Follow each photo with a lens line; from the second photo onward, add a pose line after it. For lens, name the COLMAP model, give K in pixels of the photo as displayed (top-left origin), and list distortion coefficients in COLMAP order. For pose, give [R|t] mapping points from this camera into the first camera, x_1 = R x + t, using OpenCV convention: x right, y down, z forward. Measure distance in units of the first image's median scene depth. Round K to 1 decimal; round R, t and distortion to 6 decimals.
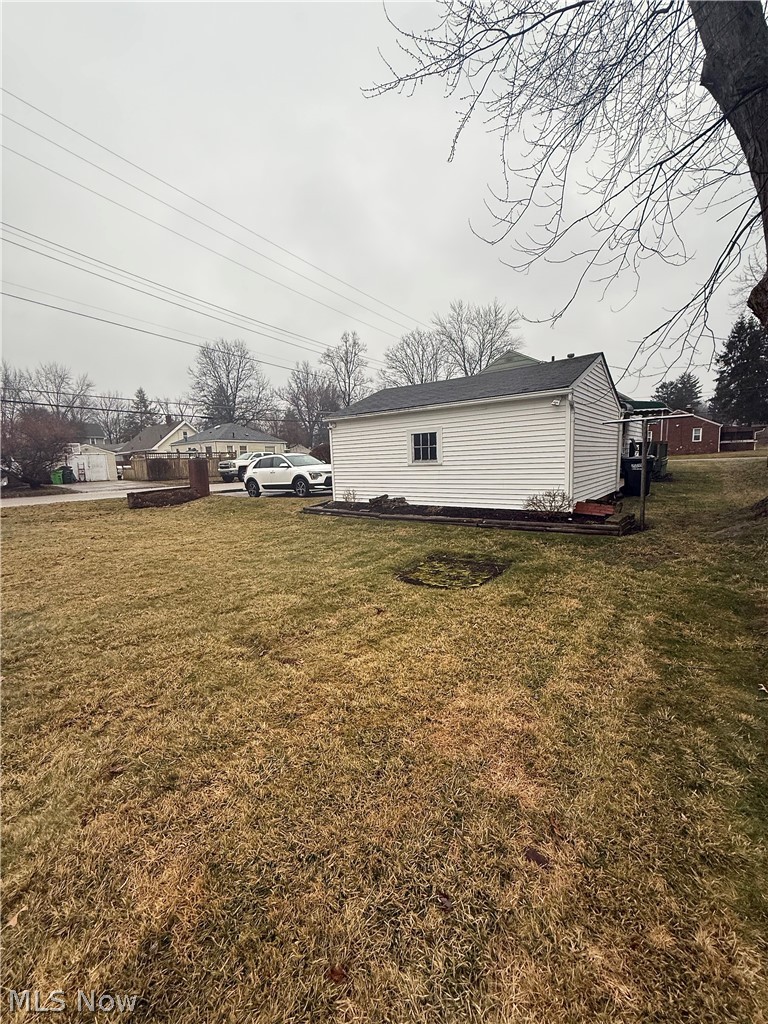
lens RADIAL K [[410.9, 0, 384.0], [0, 410.9, 512.0], [0, 0, 1]] dist [-0.000302, -0.000001]
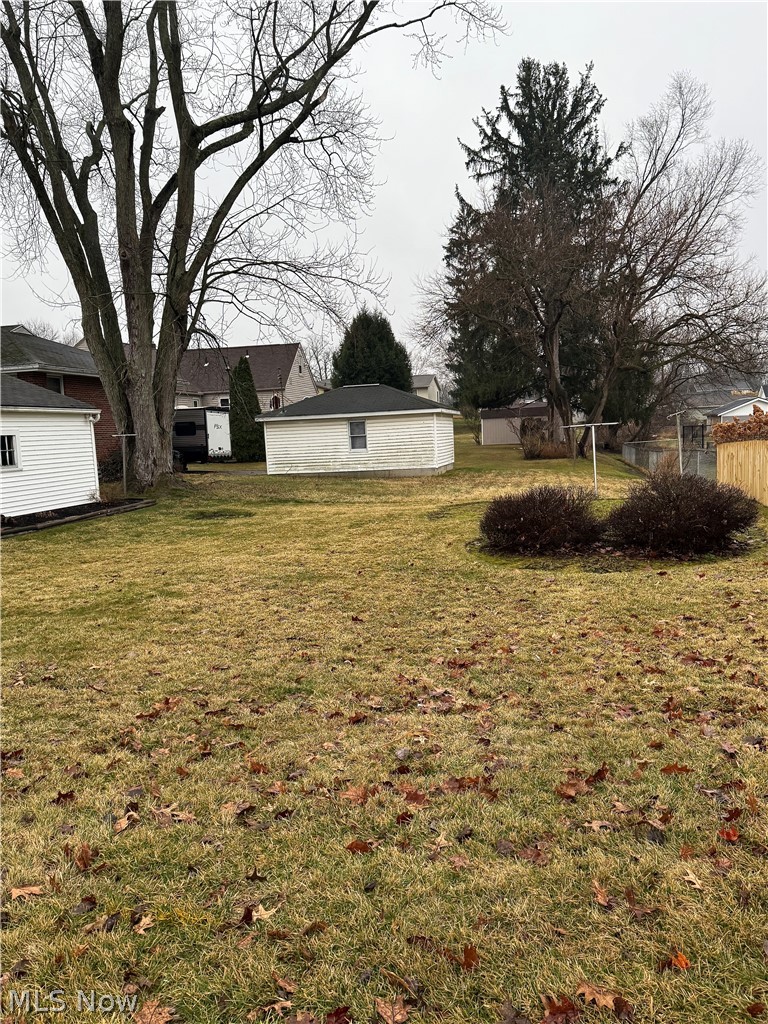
lens RADIAL K [[758.9, 0, 384.0], [0, 758.9, 512.0], [0, 0, 1]] dist [0.004068, -0.003772]
pose [[-0.476598, -0.051054, 0.877637, -1.724683], [0.154388, 0.977936, 0.140729, -0.135798], [-0.865458, 0.202568, -0.458201, 1.085537]]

==========

(Exercise prompt): Output the full material above exactly, leaving every picture out.

(Output below):
Follow each photo with a lens line; from the second photo onward, add a pose line after it. For lens, name the COLMAP model, give K in pixels of the photo as displayed (top-left origin), and list distortion coefficients in COLMAP order. For pose, give [R|t] mapping points from this camera into the first camera, x_1 = R x + t, using OpenCV convention: x right, y down, z forward. Measure distance in units of the first image's median scene depth. Round K to 1 decimal; round R, t and distortion to 6 decimals.
lens RADIAL K [[410.9, 0, 384.0], [0, 410.9, 512.0], [0, 0, 1]] dist [-0.000302, -0.000001]
lens RADIAL K [[758.9, 0, 384.0], [0, 758.9, 512.0], [0, 0, 1]] dist [0.004068, -0.003772]
pose [[-0.476598, -0.051054, 0.877637, -1.724683], [0.154388, 0.977936, 0.140729, -0.135798], [-0.865458, 0.202568, -0.458201, 1.085537]]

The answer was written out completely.